The Frightening Truth Behind the Collective Intelligence of Swarms

Crowds scare me. Seriously, if I had to list my top ten fears of all time, getting sucked into a crazed mob would probably rank number one. The scariest scene from the film “Natural Born Killers” isn’t all the horrors Mick and Malorie dish out. Nope. It’s when the prisoners mob the warden and tear him apart. Frightening.
Ninety-five people died in a crush at a soccer match at Hillsborough stadium, in Sheffield, England, in 1989. Taken from A NewYorker article.

Ninety-five people died in a crush at a soccer match at Hillsborough stadium, in Sheffield, England, in 1989. Taken from A NewYorker article.

Whenever I see a mob of people I get nervous. Mobs rob us of individual thought. People do things they’d never do when thinking rationally. Now, Scientists are beginning to understand why. People have known all along that collective swarms act differently.
Aristotle stated quite succinctly that “The whole is greater than the sum of it’s parts.” So then swarms of creatures function as more than just a bunch of individuals. Take the locust for example. It’s just a grasshopper. Plain and simple. But under certain conditions is transforms into the plague that is the locust.
A school of bigeye trevally in Malaysia from a NY Times article. Photo credit CARL ZIMMER Published: November 13, 2007

A school of bigeye trevally in Malaysia from a NY Times article. Photo credit CARL ZIMMER
Published: November 13, 2007

Iain Couzin, from the Collective Animal Behavior Lab in Princeton, recently discovered that locusts don’t work together out of a common goal. Nope. Each one wants to save its own butt. When the locusts get too close to each other, the nip at their abdomens. Unresponsive locusts become food.
It makes me wonder if human mobs react similarly. When the crowd hits critical mass (a certain density of people) folks bump and elbow you. Ultimately the individual gets pushed in the direction of the mob.

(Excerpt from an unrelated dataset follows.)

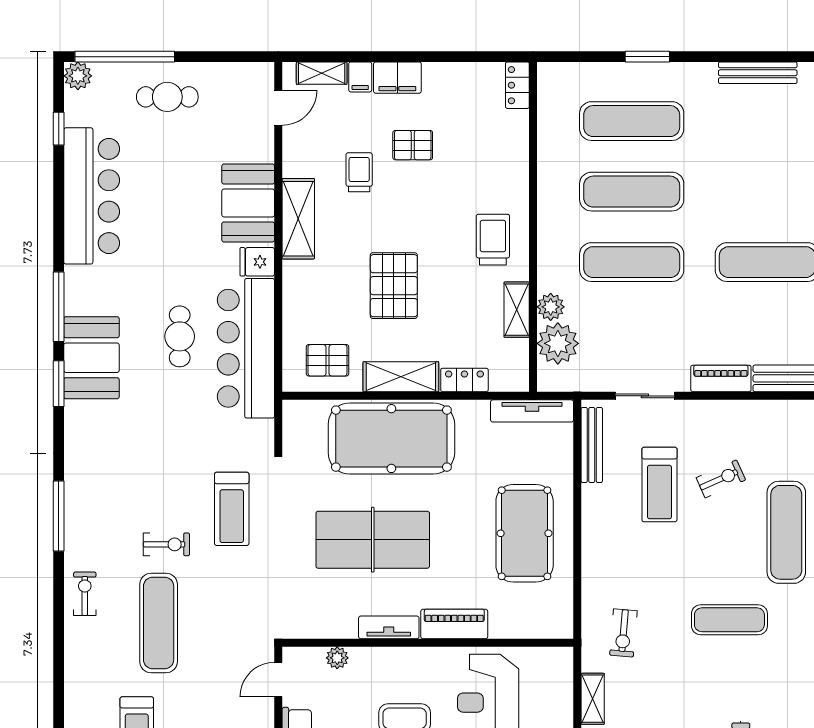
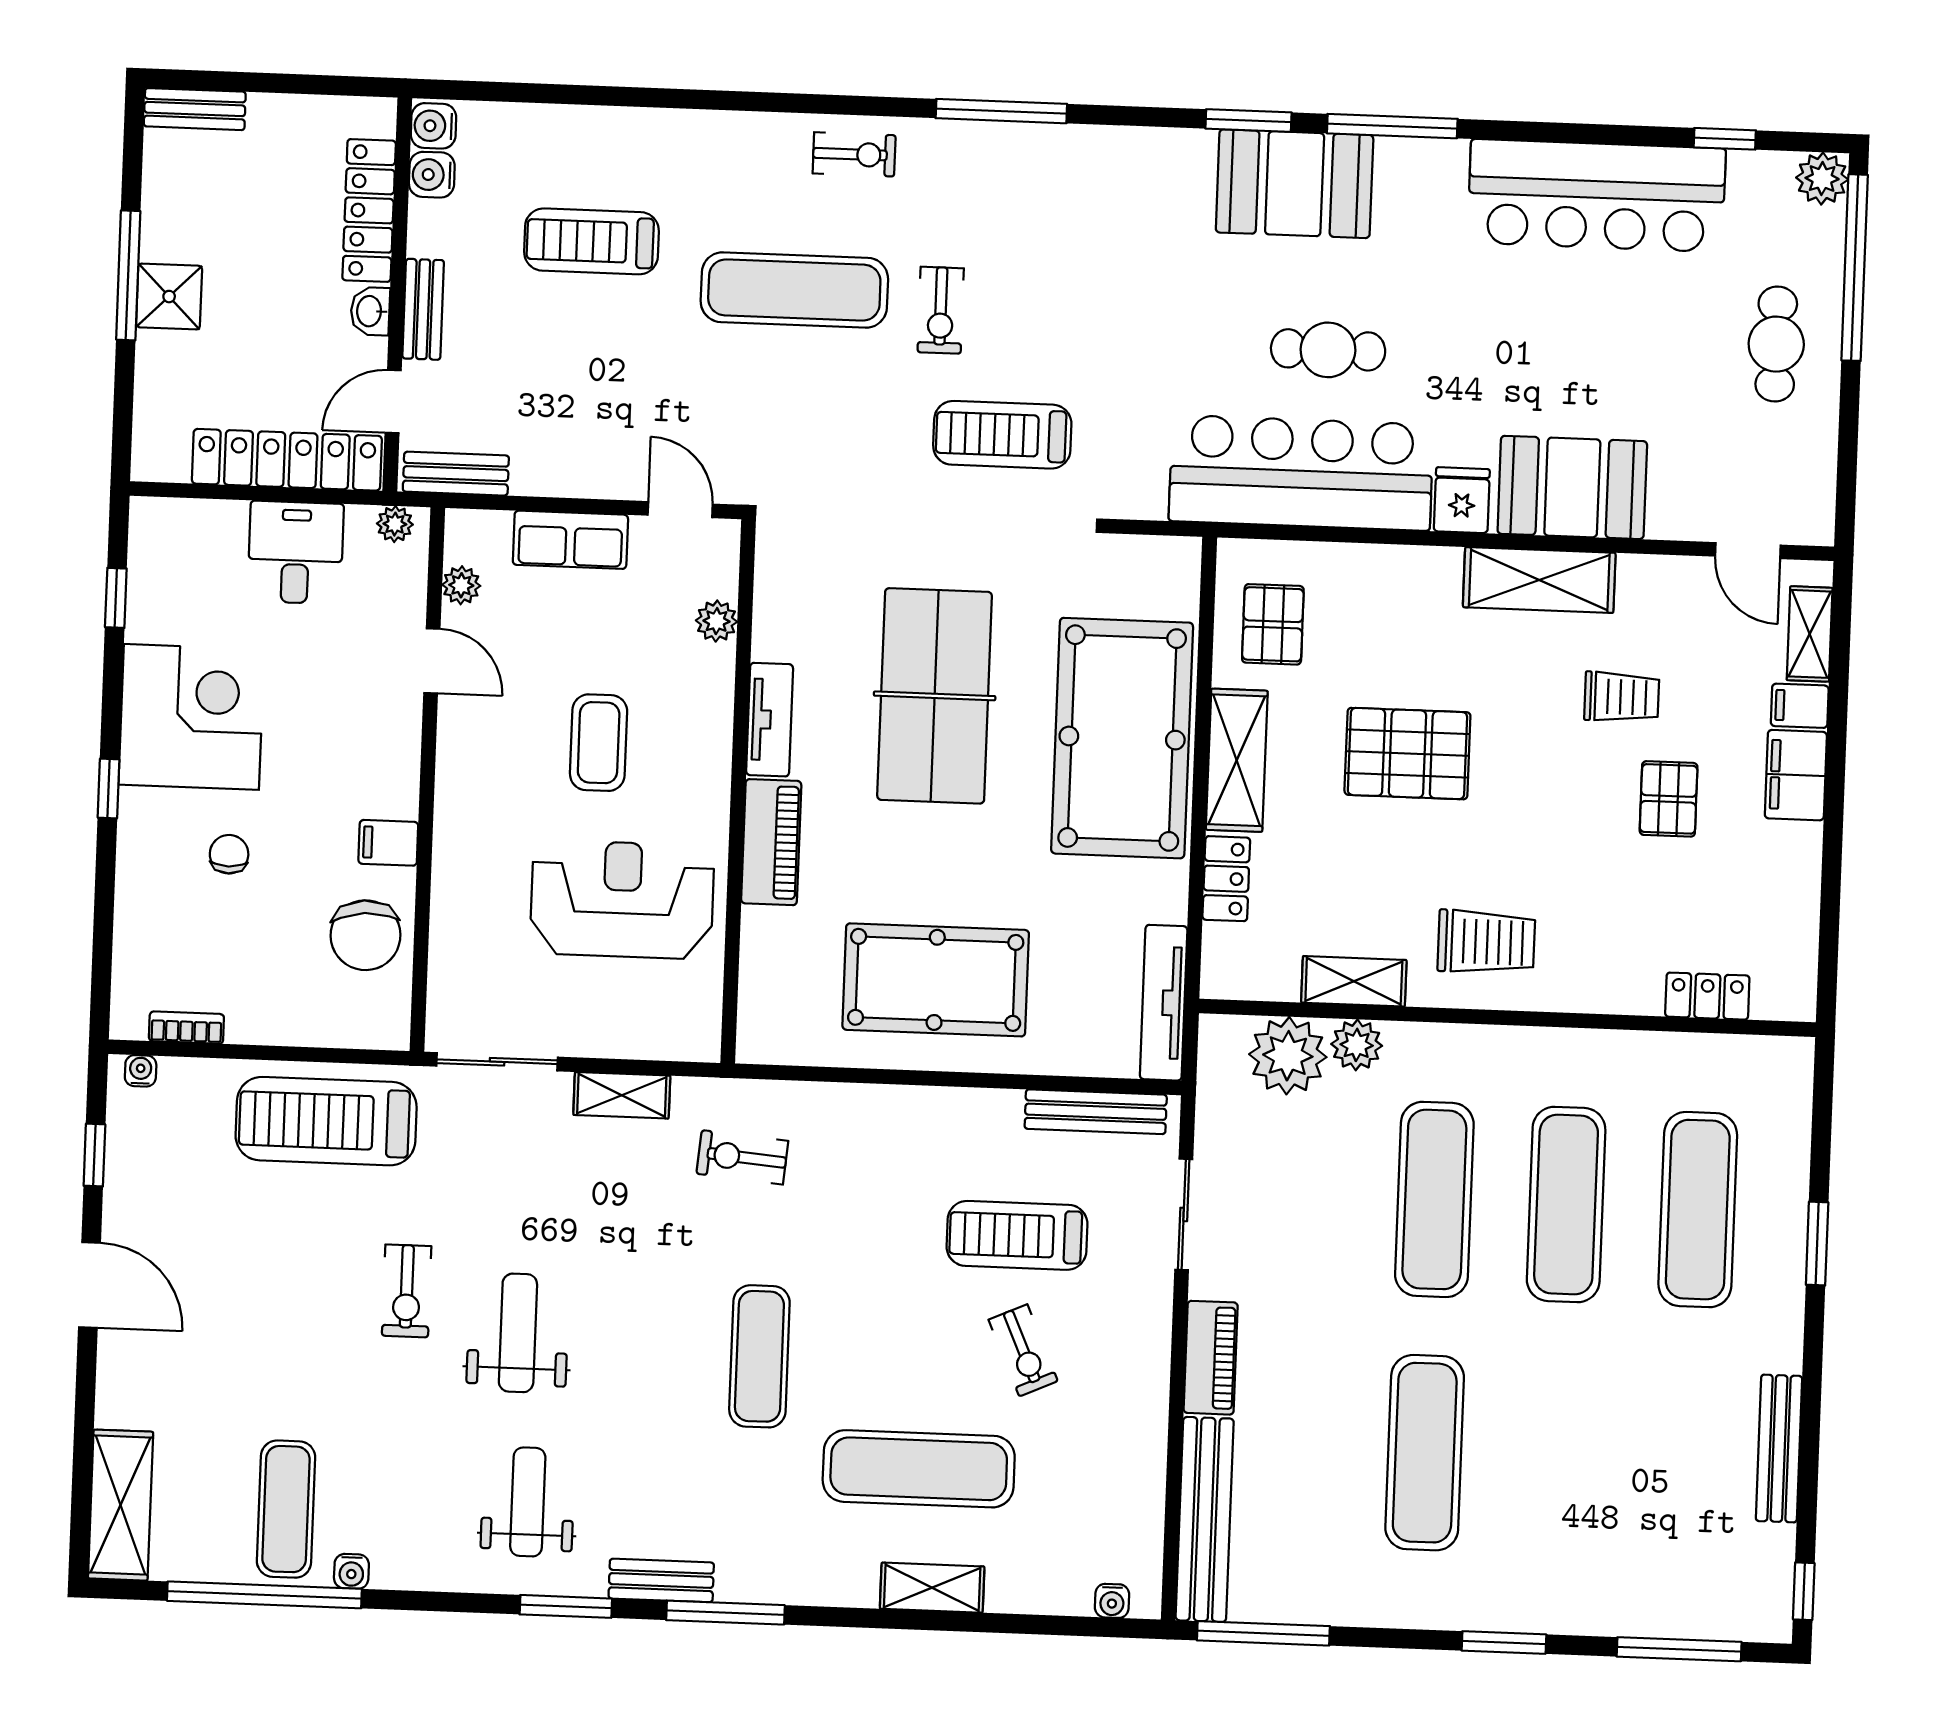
locker: (517, 85) -> (1707, 996), moved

Well, you get pushed or you get trampled.
Couzin discovered that three simple factors control swarms of creatures: Alignment (the desire to move in the same direction), Attraction (trying to stick together in a group), and Repulsion (even sticking together, creatures still want to maintain a certain distance).
You can see this everyday while driving on the freeway. All the cars have the same direction (of course, the road takes us the same way), yet there exist clumps of cars. Drivers are naturally attracted to other cars. If you’ve ever been tailgated you know this. The tailgater sticks close to you. If you switch lanes, the tailgater speed up to the next car. Repulsion plays a part to keep the drivers from crashing (usually).
Animal swarms do this naturally, typically as a defense. If the alignment is not that strong, the animals swim every which way. A tighter alignment, produces that doughnut shape we see in fish. The tightest alignment creates flocks of birds that veer and swoop as one. The birds aren’t a super-concious being (as some believe). Each bird is simply following the cues of the nearest dozen or so birds. Sticking close, but not too close. Amazingly, when a hawk heads toward the swarm of birds, they seem to react as one. Even the birds farthest from the hawk (that could never see it) veer away.
This amazing video shows starlings at Otmoor shifting and flying as one.
Want to learn more, check out the article from Wired.
Now, just keep to your feet in crowds, otherwise you’ll end up like the poor locusts.
Tim Kane

3 comments on “The Frightening Truth Behind the Collective Intelligence of Swarms

  1. Crowds are the main reason I wouldn’t want to live in cities like Toronto or New York. Going with the flow of pedestrians in a benign situation, like during the rush to and from work, would be difficult enough without adding the frenzy of a mob mentality into the mix. It’s very scary – the stuff nightmares are made of!

  2. Tim: Two words for you. Hive. Mind. If you think this stuff is scary, check it out. It’s what the 1% is using to control the 99% and it’s not science fiction. LOVED the beautiful starlings. I believe the motion is a message for we humans.